Work In Progress

Planetary Data Environment: Vision for 2026

NASA's missions of solar system exploration have thrilled the public and rewritten textbooks. The data and samples returned by these missions are unique because of the long time scales over which exploration is conducted; the relatively small number of missions launched each decade; and the sparse time sampling at any one target.  Archived data and curated samples must be accessible to current researchers, preserved for future generations, and protected against corruption, contamination, and loss.  The researchers who conduct planetary exploration today will not be available when some data or samples are accessed for additional studies in the future.
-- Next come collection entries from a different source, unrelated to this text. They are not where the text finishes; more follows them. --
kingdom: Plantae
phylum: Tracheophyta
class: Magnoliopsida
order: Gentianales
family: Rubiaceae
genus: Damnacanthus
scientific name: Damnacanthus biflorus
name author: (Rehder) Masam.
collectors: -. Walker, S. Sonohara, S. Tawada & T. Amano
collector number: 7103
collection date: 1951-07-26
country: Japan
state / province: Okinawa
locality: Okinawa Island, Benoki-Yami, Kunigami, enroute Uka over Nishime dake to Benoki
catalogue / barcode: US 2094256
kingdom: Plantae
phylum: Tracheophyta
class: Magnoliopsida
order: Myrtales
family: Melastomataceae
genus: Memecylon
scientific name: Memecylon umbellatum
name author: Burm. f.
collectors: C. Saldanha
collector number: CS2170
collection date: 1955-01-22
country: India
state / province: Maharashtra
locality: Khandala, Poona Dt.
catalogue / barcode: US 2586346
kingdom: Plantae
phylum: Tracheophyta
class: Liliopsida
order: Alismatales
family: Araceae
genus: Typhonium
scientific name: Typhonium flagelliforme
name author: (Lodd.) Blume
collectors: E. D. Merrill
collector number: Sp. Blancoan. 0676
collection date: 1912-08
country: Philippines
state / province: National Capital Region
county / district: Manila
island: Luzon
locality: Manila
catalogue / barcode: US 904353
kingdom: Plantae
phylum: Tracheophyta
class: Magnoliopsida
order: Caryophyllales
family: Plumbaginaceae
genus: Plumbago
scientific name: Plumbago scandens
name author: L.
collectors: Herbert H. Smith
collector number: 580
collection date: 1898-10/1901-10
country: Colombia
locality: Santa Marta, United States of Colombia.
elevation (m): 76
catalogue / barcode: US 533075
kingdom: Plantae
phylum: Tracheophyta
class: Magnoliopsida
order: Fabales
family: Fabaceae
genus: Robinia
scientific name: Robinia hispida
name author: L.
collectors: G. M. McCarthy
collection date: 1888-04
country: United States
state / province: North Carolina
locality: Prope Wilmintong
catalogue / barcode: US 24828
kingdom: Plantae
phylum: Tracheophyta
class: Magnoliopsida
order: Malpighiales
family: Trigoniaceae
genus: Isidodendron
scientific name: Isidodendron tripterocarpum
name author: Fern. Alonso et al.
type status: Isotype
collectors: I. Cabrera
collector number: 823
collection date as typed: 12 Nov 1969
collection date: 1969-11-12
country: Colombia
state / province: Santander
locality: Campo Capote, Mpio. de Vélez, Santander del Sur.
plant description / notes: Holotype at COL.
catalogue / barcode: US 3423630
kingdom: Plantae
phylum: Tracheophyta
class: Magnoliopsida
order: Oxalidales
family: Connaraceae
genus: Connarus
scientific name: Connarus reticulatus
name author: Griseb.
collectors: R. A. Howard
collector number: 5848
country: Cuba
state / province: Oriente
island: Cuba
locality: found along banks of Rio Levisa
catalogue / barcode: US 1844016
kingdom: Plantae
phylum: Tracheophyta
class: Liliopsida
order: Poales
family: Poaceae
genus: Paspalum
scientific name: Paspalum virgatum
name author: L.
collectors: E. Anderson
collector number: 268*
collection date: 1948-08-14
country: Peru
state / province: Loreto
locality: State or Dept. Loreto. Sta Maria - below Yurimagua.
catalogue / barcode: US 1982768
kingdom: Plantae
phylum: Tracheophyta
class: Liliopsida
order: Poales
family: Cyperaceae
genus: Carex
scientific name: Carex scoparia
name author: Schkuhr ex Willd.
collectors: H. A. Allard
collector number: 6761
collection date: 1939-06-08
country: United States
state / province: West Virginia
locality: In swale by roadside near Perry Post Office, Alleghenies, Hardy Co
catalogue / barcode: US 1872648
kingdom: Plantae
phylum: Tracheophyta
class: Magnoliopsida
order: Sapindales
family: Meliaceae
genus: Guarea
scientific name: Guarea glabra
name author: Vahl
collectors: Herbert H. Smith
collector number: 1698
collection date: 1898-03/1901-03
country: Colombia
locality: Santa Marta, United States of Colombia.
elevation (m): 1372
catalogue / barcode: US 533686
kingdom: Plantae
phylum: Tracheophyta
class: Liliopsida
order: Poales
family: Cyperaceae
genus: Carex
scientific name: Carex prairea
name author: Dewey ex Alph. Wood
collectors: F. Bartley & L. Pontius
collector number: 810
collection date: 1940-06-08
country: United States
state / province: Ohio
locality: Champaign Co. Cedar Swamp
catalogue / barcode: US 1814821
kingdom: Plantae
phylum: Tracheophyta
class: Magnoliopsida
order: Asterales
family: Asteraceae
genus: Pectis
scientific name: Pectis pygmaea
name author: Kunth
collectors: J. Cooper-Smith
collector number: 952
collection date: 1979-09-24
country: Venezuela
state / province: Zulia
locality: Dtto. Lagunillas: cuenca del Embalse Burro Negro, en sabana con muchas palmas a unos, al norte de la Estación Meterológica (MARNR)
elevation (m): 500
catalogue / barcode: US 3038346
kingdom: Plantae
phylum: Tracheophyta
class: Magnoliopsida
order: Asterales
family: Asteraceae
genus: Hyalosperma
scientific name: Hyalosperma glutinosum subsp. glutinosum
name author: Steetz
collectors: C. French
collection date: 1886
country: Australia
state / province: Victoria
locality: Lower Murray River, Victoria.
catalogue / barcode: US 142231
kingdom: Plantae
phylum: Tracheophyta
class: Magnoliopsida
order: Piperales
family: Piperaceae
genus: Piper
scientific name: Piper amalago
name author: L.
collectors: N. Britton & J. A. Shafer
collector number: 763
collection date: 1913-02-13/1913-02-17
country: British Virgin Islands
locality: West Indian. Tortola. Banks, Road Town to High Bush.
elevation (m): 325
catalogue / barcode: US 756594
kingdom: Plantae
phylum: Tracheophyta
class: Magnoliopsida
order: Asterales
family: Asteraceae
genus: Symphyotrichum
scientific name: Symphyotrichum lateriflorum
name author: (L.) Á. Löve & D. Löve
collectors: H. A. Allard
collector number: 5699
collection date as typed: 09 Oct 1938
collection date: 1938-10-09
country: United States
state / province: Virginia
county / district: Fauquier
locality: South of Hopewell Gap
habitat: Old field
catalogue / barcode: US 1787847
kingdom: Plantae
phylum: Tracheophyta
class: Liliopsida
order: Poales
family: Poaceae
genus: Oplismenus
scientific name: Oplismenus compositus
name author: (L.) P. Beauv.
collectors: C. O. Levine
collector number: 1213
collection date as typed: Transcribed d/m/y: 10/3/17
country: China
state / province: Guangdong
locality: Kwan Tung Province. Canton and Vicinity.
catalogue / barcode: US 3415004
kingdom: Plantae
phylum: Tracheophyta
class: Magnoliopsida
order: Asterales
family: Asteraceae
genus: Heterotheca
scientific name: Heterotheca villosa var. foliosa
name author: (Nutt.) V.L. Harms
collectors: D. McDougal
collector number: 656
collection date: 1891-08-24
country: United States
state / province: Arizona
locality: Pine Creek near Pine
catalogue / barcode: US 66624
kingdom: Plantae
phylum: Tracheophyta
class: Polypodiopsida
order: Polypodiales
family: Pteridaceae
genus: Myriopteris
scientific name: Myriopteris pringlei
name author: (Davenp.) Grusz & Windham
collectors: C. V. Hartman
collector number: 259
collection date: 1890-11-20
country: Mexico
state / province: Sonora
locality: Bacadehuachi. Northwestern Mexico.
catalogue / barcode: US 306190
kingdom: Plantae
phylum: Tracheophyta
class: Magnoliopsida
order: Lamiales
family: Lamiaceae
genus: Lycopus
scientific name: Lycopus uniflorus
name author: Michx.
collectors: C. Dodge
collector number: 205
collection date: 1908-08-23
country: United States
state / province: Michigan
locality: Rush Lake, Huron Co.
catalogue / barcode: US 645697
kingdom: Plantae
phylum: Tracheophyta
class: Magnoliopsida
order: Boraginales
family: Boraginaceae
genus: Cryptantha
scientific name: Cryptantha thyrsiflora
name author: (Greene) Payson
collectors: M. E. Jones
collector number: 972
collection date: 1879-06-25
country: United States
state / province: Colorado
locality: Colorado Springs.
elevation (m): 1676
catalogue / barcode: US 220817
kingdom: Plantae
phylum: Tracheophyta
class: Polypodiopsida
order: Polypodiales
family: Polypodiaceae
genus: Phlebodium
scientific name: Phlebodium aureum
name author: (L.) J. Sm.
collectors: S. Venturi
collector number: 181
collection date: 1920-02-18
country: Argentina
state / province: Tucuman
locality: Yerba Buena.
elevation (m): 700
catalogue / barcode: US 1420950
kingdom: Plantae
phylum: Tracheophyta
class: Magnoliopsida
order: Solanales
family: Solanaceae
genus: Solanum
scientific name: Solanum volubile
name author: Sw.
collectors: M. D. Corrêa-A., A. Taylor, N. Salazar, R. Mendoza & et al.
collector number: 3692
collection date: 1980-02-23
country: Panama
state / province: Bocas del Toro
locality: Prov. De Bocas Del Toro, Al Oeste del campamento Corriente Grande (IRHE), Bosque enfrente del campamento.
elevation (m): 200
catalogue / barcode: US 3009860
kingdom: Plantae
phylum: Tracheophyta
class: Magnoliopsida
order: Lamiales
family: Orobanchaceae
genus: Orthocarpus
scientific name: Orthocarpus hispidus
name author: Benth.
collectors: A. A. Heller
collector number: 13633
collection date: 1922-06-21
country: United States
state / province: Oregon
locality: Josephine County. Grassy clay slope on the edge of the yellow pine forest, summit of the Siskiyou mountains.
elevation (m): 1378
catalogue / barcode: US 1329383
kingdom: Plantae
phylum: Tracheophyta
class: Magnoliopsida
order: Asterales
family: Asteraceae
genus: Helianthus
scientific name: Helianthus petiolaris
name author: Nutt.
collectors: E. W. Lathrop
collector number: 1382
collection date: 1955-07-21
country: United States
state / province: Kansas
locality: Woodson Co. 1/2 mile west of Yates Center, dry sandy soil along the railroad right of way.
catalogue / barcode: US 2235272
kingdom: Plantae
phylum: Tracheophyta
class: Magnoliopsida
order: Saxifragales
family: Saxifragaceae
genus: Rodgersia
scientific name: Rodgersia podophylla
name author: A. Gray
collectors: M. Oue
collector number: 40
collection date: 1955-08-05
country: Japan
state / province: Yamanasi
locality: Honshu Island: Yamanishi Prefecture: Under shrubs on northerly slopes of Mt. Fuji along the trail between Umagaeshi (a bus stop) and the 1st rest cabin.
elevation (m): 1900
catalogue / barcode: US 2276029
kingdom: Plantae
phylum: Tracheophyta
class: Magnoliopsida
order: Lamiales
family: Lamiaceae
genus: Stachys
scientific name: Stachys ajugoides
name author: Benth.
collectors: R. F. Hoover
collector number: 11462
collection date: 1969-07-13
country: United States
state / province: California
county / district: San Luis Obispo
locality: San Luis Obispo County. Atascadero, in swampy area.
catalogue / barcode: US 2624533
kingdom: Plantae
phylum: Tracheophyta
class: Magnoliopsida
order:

Data and samples are currently maintained by five separate projects:

1.      The Planetary Data System (PDS) serves as NASA's current, accumulating archive of data returned by (mostly robotic) missions of Solar System exploration.  PDS staff work closely with missions to help the mission teams meet or surpass their archiving responsibilities.

2.      The Astromaterials Curation Facility (ACF) at NASA's Johnson Space Center stores, curates, studies, and distributes all returned samples and some space-exposed hardware.  ACF personnel working closely with missions that involve sample return to insure that return and recovery of samples meet mission requirements.

3.      The Minor Planets Center (MPC) is responsible for the designation of minor bodies in the Solar System, in conjunction with the Central Bureau for Astronomical Telegrams (CBAT); and natural satellites (also in conjunction with CBAT). The MPC is also responsible for the efficient collection, computation, checking and dissemination of astrometric observations and orbits for minor planets and comets.

4.      The Planetary Cartography Program (PCP) managed for NASA by the USGS Astrogeology Science Center develops and maintains a cartographic capability in support of NASA's missions and advises NASA on planetary mapping.

5.      The NASA Space Science Data Coordinated Archive (NSSDCA) provides multidiscipline data and information services, including a large digital data archive from past NASA space science missions along with directories, catalogs, and access to widely distributed science data resources. The NSSDCA is responsible for the long term archiving and preservation of all space science data.

Currently, these five projects often work together on specific missions, but there is no formal structure to encourage close coordination or to develop common standards and practices where these are required.

By 2026, these five projects will be connected into a single information environment. This does not mean that any one project will report to another but that all the projects are seamlessly connected: a user may start at the MPC, find a Near-Earth Object of interest, seamlessly query the PDS and NSSDCA for any spectral data available, request the creation of a coarse-grained spectral signature and then use that signature to search the ACF for related meteorites.   PDS data will be able to be translated on the fly and basic computations will be able to be requested (such as the extraction of a "signature" from a group of spectra).

As NASA moves forward in providing open access to the products of its funded research, the information environment will expand to encompass publications and publication databases allowing for users to access maps, for example, on which a published result depends or download orbit estimates for objects described in a Minor Planets Circular.

The envisioned environment would also include customizable tools for the creation of mission data pipelines and the automated validation and submission of data products to the PDS. Such an approach could reduce mission costs and ingestion costs to the PDS.  Such pipelines would also allow rough versions of mission data to be made available to the public almost as soon as they are downlinked.